RECORDS SUPPLIED START

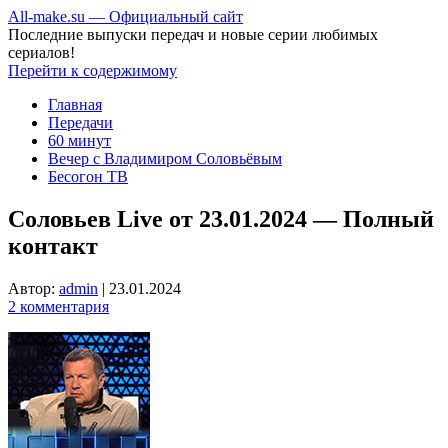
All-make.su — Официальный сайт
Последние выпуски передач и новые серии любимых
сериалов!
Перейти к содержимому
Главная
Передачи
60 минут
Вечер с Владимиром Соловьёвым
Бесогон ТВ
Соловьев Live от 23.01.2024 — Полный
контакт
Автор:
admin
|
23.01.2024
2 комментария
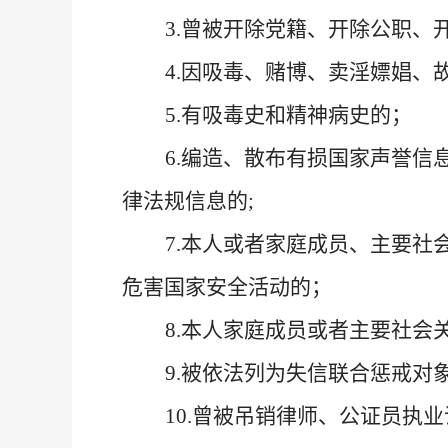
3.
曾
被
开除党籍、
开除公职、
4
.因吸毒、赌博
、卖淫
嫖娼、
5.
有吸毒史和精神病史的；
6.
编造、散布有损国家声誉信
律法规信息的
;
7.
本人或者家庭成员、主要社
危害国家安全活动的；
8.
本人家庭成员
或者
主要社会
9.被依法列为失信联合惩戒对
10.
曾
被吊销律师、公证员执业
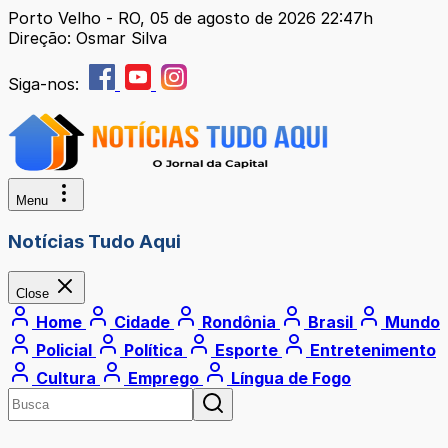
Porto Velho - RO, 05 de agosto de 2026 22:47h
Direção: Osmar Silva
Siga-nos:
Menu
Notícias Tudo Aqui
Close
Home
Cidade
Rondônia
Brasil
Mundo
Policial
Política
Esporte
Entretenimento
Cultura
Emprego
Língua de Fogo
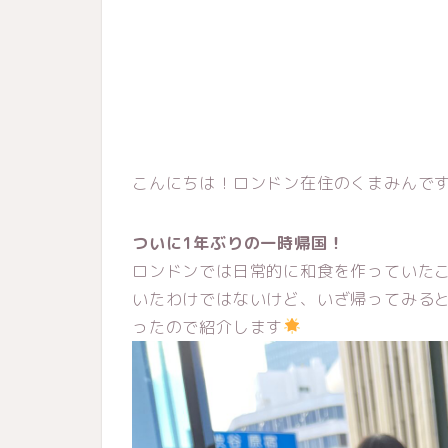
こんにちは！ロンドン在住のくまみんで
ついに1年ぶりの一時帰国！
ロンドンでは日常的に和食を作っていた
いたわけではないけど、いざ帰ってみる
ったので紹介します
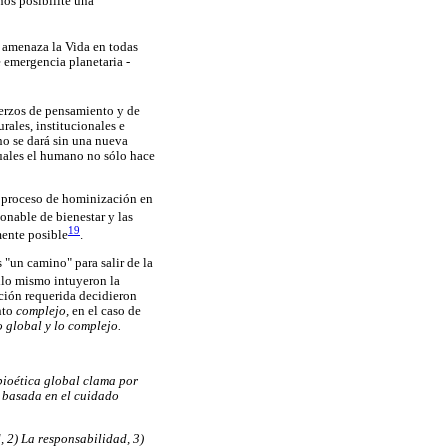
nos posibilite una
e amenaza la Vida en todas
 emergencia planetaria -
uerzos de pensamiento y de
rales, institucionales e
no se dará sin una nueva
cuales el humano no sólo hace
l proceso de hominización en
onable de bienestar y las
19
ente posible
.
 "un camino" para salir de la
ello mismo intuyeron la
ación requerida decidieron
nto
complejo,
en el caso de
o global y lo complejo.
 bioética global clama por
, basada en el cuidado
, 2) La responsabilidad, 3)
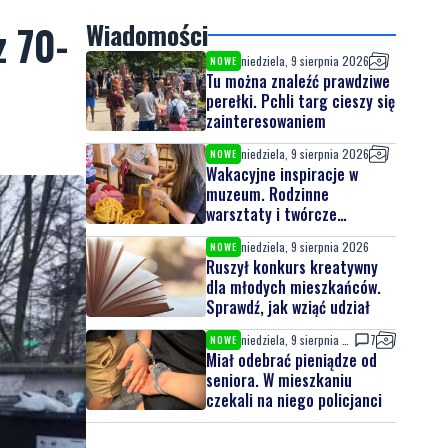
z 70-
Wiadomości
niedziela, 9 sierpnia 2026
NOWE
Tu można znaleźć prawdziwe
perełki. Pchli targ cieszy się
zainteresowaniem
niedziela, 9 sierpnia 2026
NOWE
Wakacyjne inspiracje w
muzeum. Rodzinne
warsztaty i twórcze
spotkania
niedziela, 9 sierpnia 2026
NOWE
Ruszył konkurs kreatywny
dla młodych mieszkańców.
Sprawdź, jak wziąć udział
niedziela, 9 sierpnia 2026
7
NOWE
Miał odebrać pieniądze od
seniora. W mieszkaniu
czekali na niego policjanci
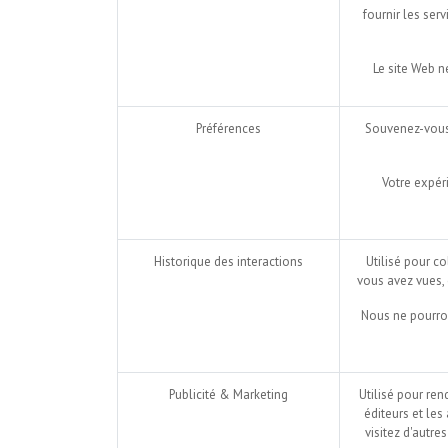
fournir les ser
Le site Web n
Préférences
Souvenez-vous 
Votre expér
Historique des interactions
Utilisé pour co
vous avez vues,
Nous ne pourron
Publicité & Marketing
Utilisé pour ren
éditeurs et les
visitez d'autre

RECORDS SUPPLIED END
RECORDS SUPPLIED START

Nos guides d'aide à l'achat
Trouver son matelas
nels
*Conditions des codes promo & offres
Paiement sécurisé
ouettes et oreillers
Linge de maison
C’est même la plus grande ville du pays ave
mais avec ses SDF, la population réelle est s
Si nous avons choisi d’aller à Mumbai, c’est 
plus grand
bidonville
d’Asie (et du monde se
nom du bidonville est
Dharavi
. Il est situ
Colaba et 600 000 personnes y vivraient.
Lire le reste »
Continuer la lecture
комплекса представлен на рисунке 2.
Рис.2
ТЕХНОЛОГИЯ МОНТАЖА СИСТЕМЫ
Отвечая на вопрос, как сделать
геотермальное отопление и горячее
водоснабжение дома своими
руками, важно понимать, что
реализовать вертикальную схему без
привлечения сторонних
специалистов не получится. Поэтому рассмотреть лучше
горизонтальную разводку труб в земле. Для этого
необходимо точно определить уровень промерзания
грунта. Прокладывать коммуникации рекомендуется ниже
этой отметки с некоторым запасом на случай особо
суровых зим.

RECORDS SUPPLIED END

### YOUR GOAL:
Please give the stretch of the records from "こんにちは！ロンドン在住のくまみんで" through "visitez d'autre" again with "NOWE" renamed to "NOWOŚCI" and everything else unchanged. Leave the pictures out.

### PROBLEM SOLUTION:
こんにちは！ロンドン在住のくまみんで
ついに1年ぶりの一時帰国！
ロンドンでは日常的に和食を作っていた
いたわけではないけど、いざ帰ってみる
ったので紹介します
nos posibilite una
e amenaza la Vida en todas
 emergencia planetaria -
uerzos de pensamiento y de
rales, institucionales e
no se dará sin una nueva
cuales el humano no sólo hace
l proceso de hominización en
onable de bienestar y las
19
ente posible
.
 "un camino" para salir de la
ello mismo intuyeron la
ación requerida decidieron
nto
complejo,
en el caso de
o global y lo complejo.
 bioética global clama por
, basada en el cuidado
, 2) La responsabilidad, 3)
z 70-
Wiadomości
niedziela, 9 sierpnia 2026
NOWOŚCI
Tu można znaleźć prawdziwe
perełki. Pchli targ cieszy się
zainteresowaniem
niedziela, 9 sierpnia 2026
NOWOŚCI
Wakacyjne inspiracje w
muzeum. Rodzinne
warsztaty i twórcze
spotkania
niedziela, 9 sierpnia 2026
NOWOŚCI
Ruszył konkurs kreatywny
dla młodych mieszkańców.
Sprawdź, jak wziąć udział
niedziela, 9 sierpnia 2026
7
NOWOŚCI
Miał odebrać pieniądze od
seniora. W mieszkaniu
czekali na niego policjanci
fournir les ser
Le site Web n
Préférences
Souvenez-vous 
Votre expér
Historique des interactions
Utilisé pour co
vous avez vues,
Nous ne pourron
Publicité & Marketing
Utilisé pour ren
éditeurs et les
visitez d'autre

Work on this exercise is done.